Finding the optimal reparametrization in shape analysis of curves or surfaces is a computationally demanding task. The problem can be phrased as an optimisation problem on the infinite dimensional group of orientation preserving diffeomorphisms $\mathrm{Diff}^+(\Omega)$, where $\Omega$ is the domain where the curves or surfaces are defined.
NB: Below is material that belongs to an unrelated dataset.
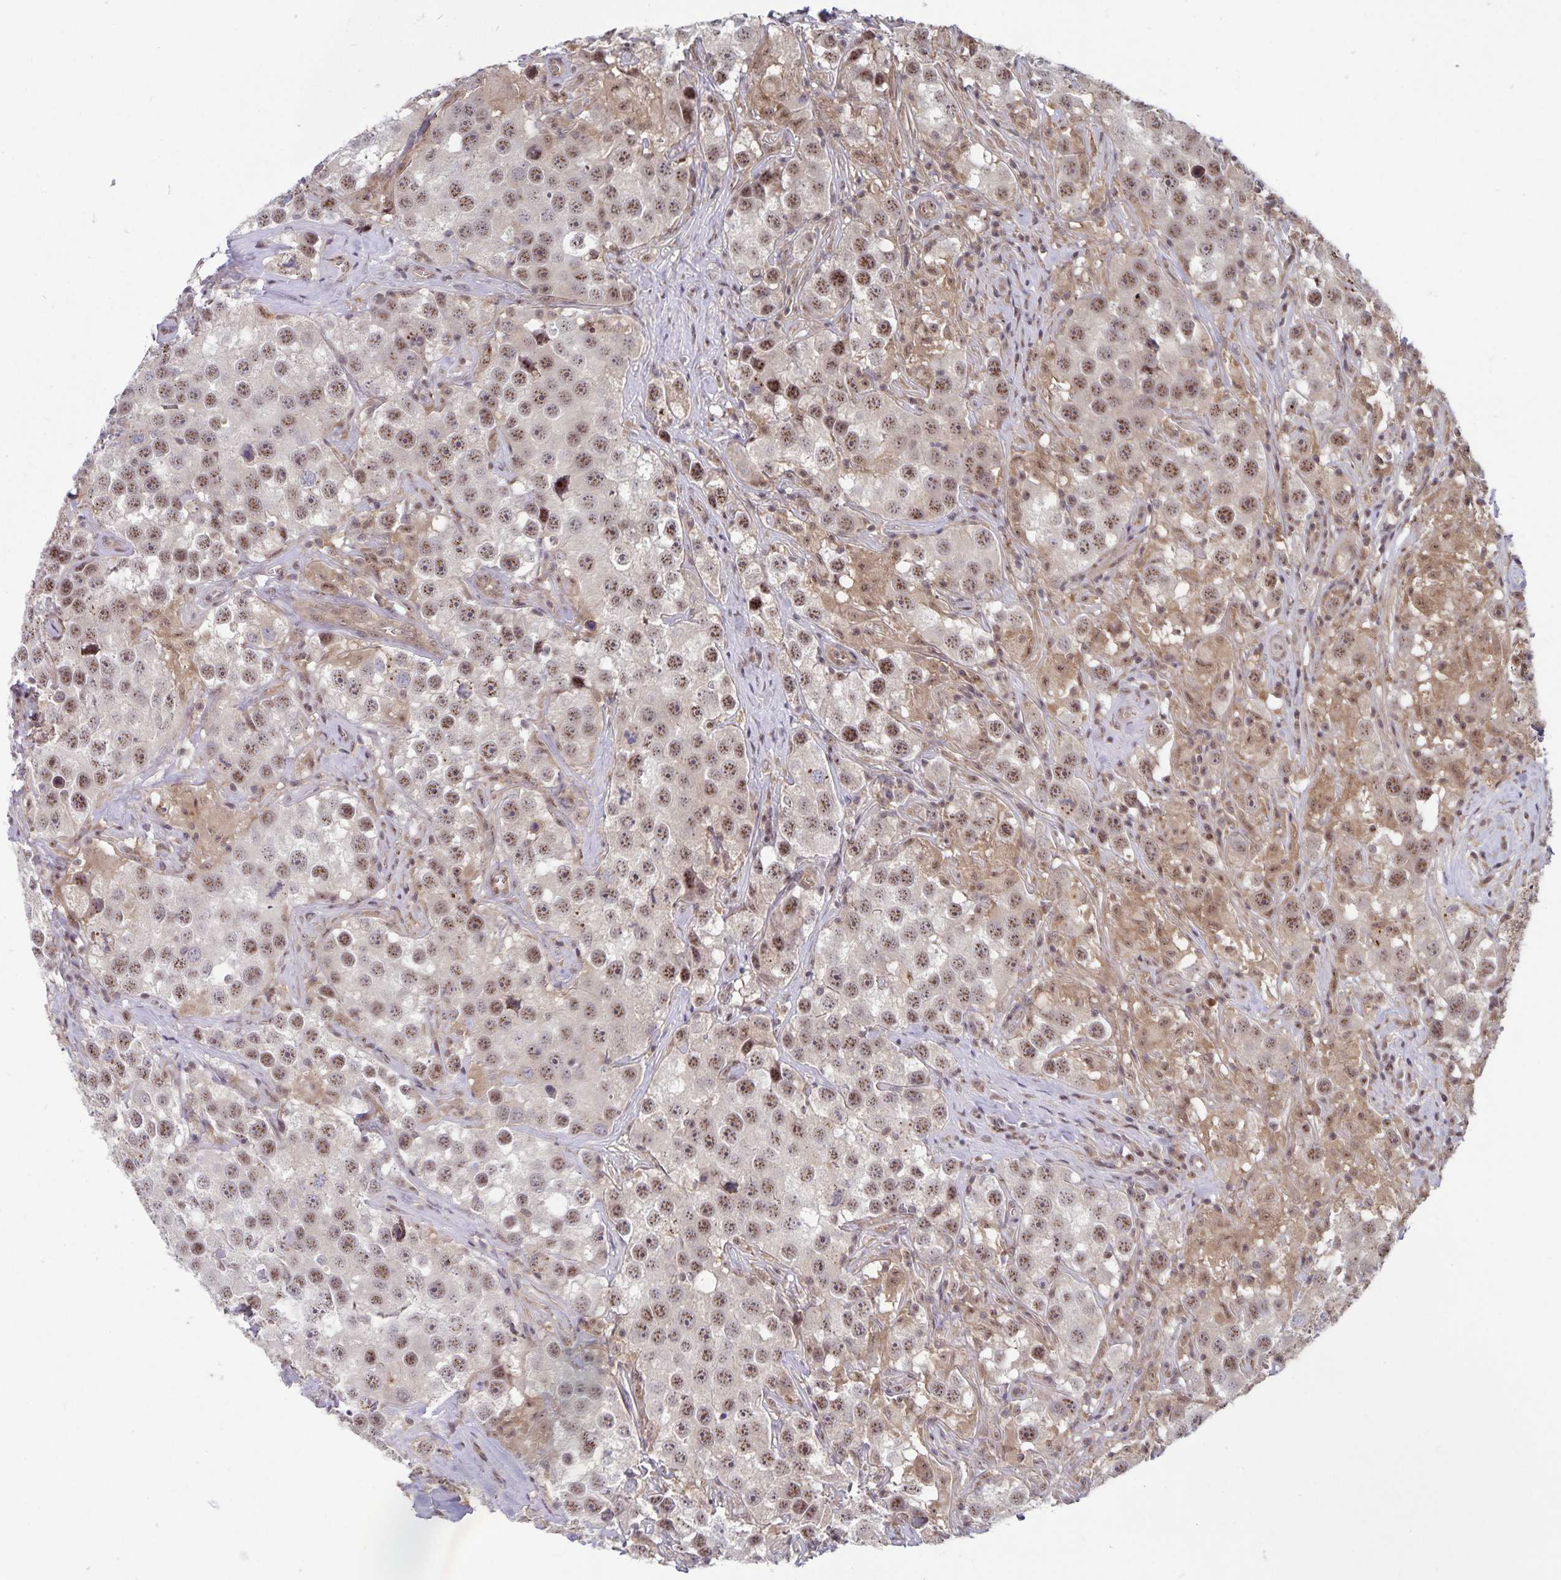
{"staining": {"intensity": "weak", "quantity": ">75%", "location": "nuclear"}, "tissue": "testis cancer", "cell_type": "Tumor cells", "image_type": "cancer", "snomed": [{"axis": "morphology", "description": "Seminoma, NOS"}, {"axis": "topography", "description": "Testis"}], "caption": "Testis cancer stained for a protein (brown) exhibits weak nuclear positive staining in about >75% of tumor cells.", "gene": "EXOC6B", "patient": {"sex": "male", "age": 49}}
We consider the composition of a finite number of elementary diffeomprphisms \begin{equation} \label{elem_diff} \varphi_{\ell}:=\mathrm{id}+\sum_{j=1}^M \lambda_j^{\ell} f_j,\qquad \ell=1,\dots , L,\qquad \varphi\approx \varphi_L\circ \cdots \circ\varphi_1, \end{equation} where ${f_i}_{i=1}^{\infty}$, in $T_{\mathrm{id}}\mathrm{Diff}^+(\Omega)$ is an orthonormal basis, and we optimise simultaneously on all the parameters ${\lambda_j^{\ell}}$ for $j=1,\dots ,M$ and $\ell=1,\dots, L$. The obtained algorithm is similar to a deep neural network and its implementation can be carried out using PyTorch. Properties and analysis of the method will be discussed as well as numerical results.